Le dragon, figure emblématique de l'imaginaire mondial, ne se résume pas à une créature légendaire figée dans le temps. Julien D'huy, en utilisant une approche scientifique novatrice, propose une véritable "généalogie" de ce mythe millénaire. Loin des spéculations hasardeuses, l'auteur démontre que les récits de dragons, malgré leurs innombrables variations, partagent une histoire commune et une origine profondément ancrée dans l'histoire des migrations humaines.
Le dragon, sous ses multiples formes (ailé ou non, cracheur de feu ou aquatique), est avant tout lié au serpent. Cette connexion est si forte qu'elle se retrouve dans l'étymologie même du mot "dracon". L'auteur explique comment des récits primaires, racontant la transformation d'un petit serpent en une créature gigantesque et dangereuse, ont voyagé avec les premières vagues d'Homo Sapiens hors d'Afrique. Ces histoires, loin d'être le fruit du hasard ou de l'archétype jungien, se sont transmises et adaptées aux nouveaux environnements. Par exemple, le serpent originel a pu être remplacé par un ver dans les régions plus froides où les serpents sont moins présents, tout en conservant la structure narrative.

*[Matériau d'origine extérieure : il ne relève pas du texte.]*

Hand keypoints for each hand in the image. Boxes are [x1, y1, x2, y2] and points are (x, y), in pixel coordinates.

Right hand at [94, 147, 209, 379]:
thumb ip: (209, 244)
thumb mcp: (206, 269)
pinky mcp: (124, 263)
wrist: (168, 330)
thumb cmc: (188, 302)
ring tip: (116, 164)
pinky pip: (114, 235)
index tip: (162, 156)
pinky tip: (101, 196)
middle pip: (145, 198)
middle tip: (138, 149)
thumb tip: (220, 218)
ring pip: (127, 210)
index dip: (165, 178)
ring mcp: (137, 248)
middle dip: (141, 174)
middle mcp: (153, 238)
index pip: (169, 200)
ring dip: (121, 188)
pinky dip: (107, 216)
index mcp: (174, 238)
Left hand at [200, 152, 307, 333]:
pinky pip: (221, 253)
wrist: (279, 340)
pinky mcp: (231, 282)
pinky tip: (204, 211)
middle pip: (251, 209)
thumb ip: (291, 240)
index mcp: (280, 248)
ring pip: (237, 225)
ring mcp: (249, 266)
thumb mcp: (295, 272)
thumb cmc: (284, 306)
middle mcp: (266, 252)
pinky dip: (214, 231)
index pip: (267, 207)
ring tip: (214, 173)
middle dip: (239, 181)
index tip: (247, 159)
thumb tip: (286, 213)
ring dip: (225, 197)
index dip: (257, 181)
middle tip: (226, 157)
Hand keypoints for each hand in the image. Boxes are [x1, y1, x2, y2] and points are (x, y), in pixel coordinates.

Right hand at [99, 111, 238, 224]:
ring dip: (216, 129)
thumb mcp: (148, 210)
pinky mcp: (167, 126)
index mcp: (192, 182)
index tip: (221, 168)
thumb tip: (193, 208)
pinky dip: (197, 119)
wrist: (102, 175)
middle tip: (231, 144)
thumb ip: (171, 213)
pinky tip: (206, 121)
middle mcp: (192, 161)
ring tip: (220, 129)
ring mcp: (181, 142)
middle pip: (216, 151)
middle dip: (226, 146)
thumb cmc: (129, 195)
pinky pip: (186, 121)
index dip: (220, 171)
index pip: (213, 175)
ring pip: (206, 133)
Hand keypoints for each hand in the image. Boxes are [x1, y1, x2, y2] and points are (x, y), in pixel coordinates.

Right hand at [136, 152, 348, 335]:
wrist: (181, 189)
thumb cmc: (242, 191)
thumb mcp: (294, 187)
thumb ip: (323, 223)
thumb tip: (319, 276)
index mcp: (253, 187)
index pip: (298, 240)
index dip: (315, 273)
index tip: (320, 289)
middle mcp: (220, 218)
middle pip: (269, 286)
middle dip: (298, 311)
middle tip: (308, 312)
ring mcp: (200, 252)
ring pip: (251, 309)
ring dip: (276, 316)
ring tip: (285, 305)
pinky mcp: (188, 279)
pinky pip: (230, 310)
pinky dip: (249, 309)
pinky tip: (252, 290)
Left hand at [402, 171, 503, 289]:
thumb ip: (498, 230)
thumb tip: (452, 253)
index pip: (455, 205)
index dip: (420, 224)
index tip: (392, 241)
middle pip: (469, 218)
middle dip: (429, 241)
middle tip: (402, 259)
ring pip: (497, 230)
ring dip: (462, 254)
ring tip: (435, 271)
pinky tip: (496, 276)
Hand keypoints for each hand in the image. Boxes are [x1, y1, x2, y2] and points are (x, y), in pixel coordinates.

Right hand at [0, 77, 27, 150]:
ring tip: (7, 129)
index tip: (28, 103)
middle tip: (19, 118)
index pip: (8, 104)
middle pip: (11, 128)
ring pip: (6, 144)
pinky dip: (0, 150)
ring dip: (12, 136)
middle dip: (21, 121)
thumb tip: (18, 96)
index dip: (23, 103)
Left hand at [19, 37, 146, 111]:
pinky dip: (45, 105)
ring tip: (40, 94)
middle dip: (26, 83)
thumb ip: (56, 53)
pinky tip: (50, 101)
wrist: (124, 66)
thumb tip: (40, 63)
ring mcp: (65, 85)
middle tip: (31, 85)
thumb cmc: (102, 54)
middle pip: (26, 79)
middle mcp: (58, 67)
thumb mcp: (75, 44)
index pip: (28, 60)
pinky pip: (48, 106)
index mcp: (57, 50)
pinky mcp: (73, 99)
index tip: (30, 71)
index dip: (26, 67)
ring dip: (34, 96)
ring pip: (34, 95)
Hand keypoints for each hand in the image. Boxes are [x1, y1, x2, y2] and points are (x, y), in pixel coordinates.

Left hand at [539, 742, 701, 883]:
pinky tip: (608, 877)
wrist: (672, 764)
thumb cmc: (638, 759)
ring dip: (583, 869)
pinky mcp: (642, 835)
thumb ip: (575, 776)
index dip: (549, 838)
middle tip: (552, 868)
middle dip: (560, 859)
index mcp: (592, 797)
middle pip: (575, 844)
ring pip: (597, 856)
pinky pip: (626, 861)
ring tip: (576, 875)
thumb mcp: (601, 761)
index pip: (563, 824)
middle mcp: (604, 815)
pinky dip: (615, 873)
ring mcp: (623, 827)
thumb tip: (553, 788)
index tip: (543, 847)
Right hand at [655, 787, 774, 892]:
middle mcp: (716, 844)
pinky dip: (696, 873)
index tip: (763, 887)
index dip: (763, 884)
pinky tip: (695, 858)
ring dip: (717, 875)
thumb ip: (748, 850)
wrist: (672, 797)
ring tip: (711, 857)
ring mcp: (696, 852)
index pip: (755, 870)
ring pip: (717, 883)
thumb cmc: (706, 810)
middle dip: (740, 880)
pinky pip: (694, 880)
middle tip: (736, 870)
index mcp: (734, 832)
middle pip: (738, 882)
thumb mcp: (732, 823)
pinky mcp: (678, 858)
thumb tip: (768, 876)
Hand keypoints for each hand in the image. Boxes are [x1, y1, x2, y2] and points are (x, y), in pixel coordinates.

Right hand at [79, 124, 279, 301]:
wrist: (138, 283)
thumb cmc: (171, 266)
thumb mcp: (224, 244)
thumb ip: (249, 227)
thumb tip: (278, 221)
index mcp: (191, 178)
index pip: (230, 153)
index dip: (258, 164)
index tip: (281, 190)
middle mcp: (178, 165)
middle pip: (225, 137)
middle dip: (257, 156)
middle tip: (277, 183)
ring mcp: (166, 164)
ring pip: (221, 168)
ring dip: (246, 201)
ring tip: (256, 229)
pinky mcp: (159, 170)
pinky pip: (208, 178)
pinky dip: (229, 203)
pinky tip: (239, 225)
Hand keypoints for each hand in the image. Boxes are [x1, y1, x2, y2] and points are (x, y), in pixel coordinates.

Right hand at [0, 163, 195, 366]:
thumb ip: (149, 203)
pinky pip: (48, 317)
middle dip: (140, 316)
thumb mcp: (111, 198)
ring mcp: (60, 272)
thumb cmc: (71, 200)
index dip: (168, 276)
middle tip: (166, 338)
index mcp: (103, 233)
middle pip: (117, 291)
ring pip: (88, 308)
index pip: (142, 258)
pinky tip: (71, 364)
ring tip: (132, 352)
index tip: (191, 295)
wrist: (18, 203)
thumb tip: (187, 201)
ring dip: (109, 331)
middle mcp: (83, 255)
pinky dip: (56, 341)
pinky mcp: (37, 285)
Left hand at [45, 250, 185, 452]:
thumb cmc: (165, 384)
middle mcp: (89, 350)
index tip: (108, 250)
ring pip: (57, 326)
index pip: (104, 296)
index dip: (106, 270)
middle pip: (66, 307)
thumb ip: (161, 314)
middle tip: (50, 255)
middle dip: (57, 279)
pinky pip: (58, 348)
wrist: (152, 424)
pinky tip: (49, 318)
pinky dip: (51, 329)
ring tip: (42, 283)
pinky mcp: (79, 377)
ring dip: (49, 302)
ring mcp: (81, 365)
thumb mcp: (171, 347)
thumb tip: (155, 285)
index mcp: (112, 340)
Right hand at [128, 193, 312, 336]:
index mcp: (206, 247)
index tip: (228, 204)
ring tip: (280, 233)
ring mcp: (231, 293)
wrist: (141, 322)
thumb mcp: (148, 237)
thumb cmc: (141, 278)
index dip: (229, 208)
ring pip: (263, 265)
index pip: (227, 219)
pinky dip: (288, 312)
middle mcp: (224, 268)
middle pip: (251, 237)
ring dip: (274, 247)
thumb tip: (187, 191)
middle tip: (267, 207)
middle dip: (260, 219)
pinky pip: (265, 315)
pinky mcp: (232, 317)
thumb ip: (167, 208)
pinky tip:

Pour retracer cette évolution, Julien D'huy a développé une méthode "phylogénétique" appliquée aux mythes. Similaire à l'étude des arbres généalogiques des espèces, cette approche compare les versions d'un même mythe à l'aide d'algorithmes. En analysant les similitudes et les différences, il est possible de reconstituer les liens de parenté entre les récits et de remonter jusqu'à leur forme la plus ancienne. Ce travail d'une minutie extrême a permis de mettre en évidence deux grandes branches mythologiques distinctes : l'une suivant les premières migrations vers l'Australie et l'Amérique du Sud, et l'autre, plus tardive, se développant en Eurasie et en Amérique du Nord. C'est de cette seconde branche que sont issus des motifs bien connus comme le combat entre le héros et le dragon.
L'analyse de l'auteur révèle également que le mythe du dragon sert à donner du sens au monde, en interprétant les phénomènes naturels tels que les tremblements de terre ou les éclairs. Le dragon n'est pas une créature qui existe pour elle-même, mais une construction culturelle qui prend appui sur nos peurs et nos perceptions biologiques pour s'auto-alimenter. Le mythe se nourrit de notre attention, et en retour, il influence notre façon de voir le monde, créant une boucle où la culture et la biologie se renforcent mutuellement. En fin de compte, le dragon nous dit plus sur nous-mêmes, sur l'histoire de l'humanité et la puissance de nos récits que sur une quelconque réalité zoologique.